= What is needed =
Go through the entries below and print each one exactly, leaving out pictures.

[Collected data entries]
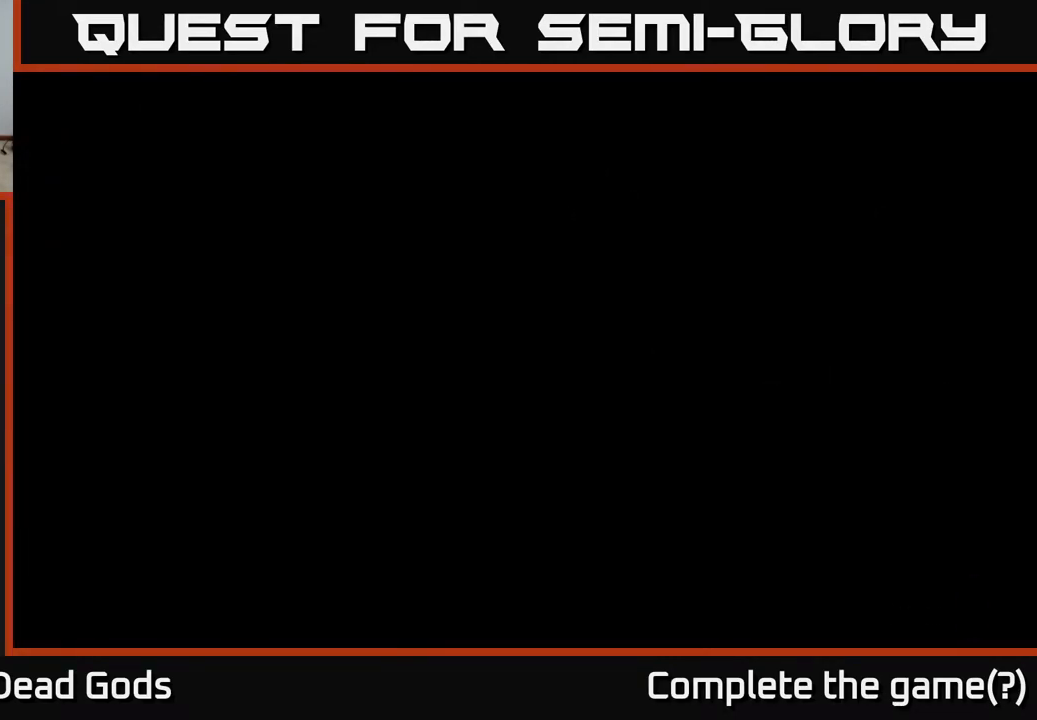
{"buttons": [], "left_stick": "center", "right_stick": "center", "events": []}
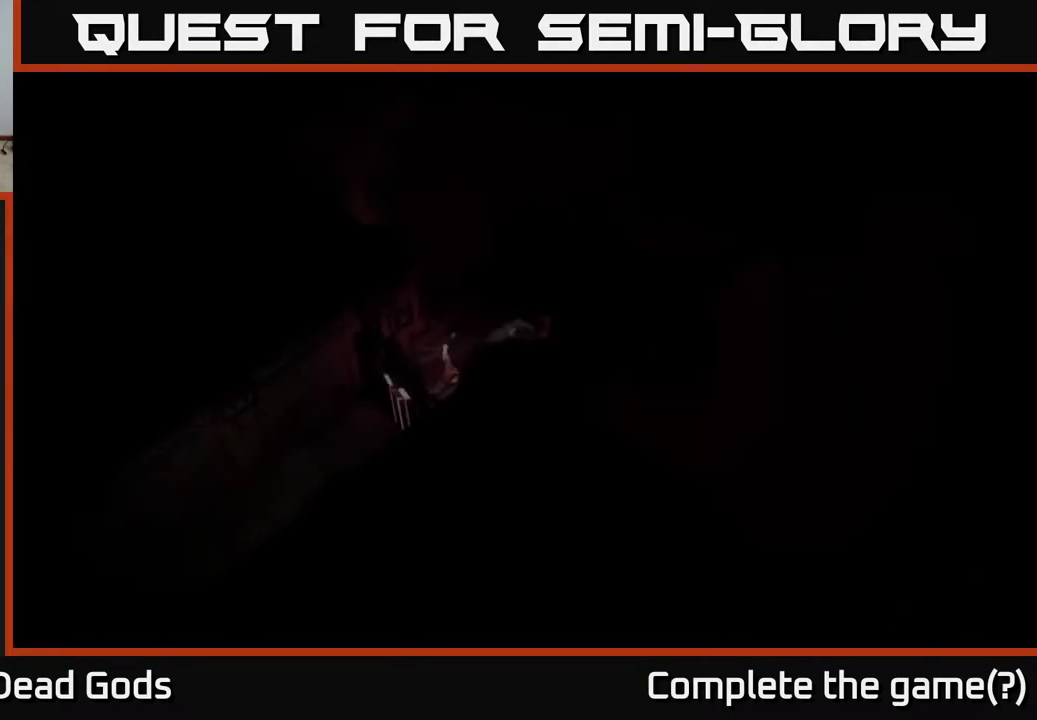
{"buttons": [], "left_stick": "center", "right_stick": "center", "events": []}
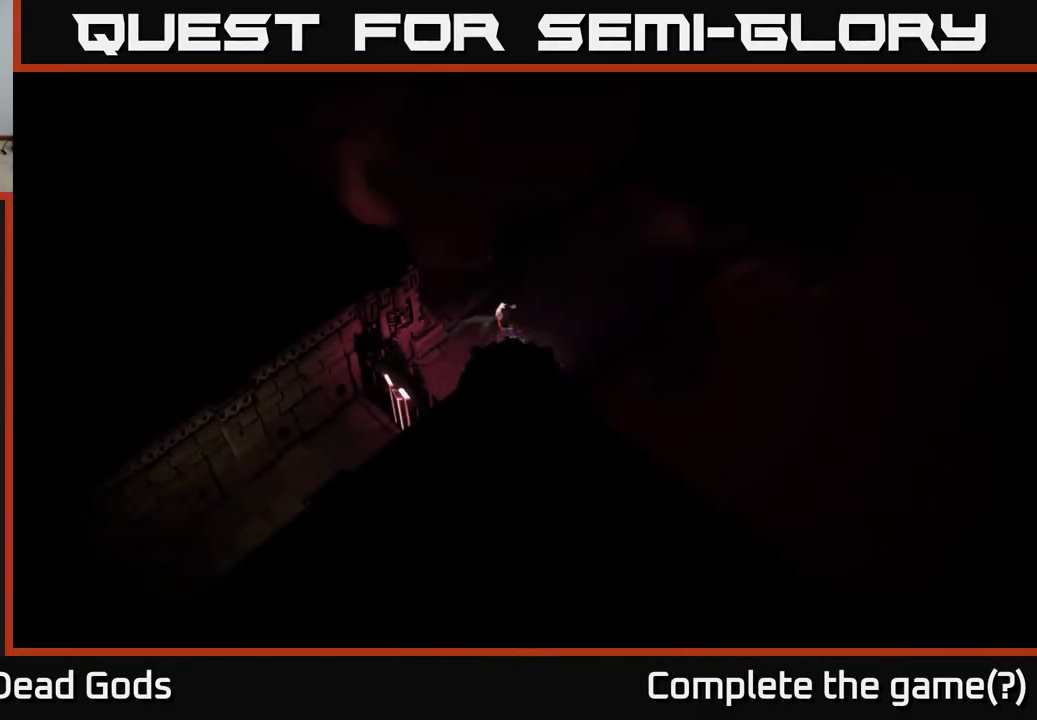
{"buttons": [], "left_stick": "up-right", "right_stick": "center", "events": [[367, "left_stick", "up-right"]]}
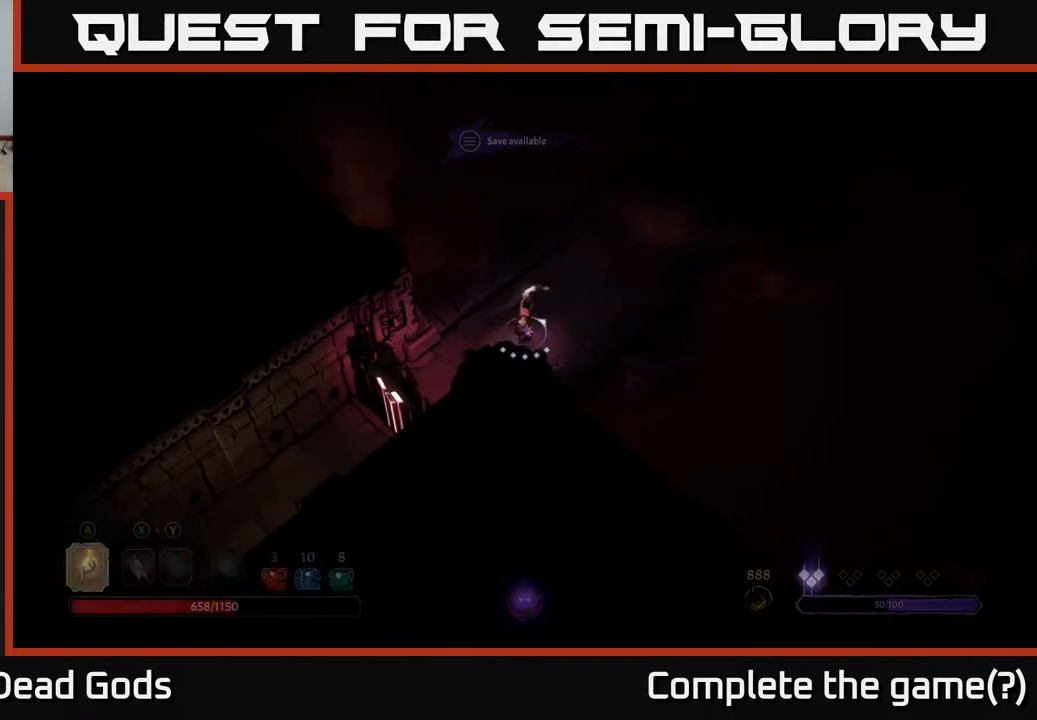
{"buttons": [], "left_stick": "up-right", "right_stick": "center", "events": []}
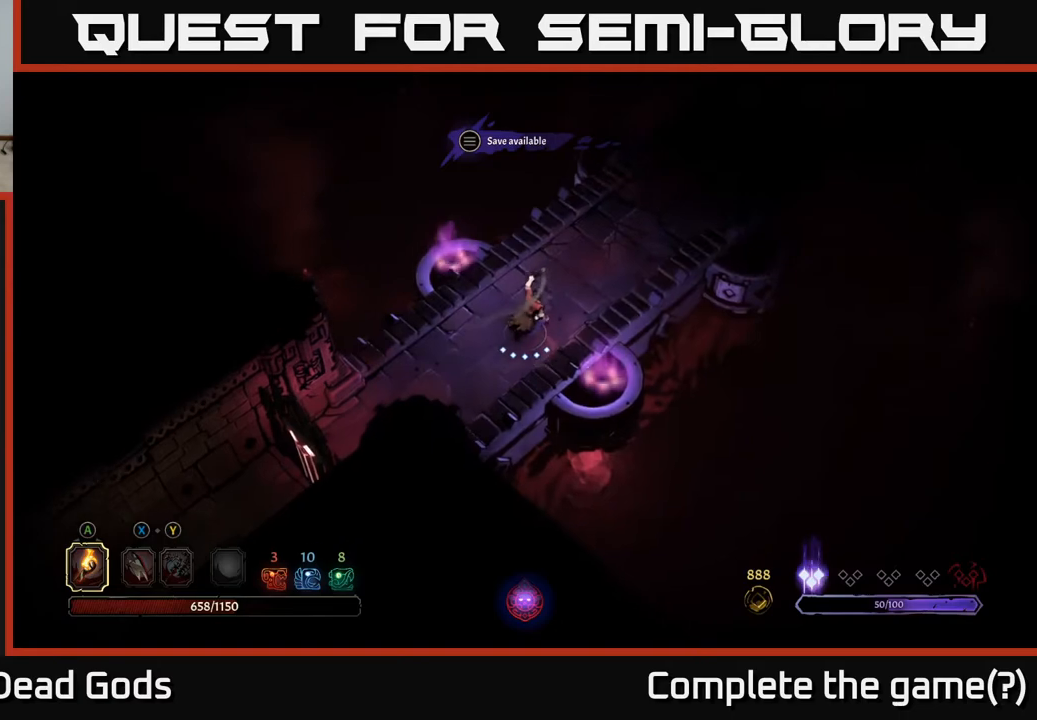
{"buttons": [], "left_stick": "up-right", "right_stick": "center", "events": [[167, "A", "down"], [233, "A", "up"]]}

= Task solution =
{"buttons": [], "left_stick": "center", "right_stick": "center", "events": []}
{"buttons": [], "left_stick": "center", "right_stick": "center", "events": []}
{"buttons": [], "left_stick": "up-right", "right_stick": "center", "events": [[367, "left_stick", "up-right"]]}
{"buttons": [], "left_stick": "up-right", "right_stick": "center", "events": []}
{"buttons": [], "left_stick": "up-right", "right_stick": "center", "events": [[167, "A", "down"], [233, "A", "up"]]}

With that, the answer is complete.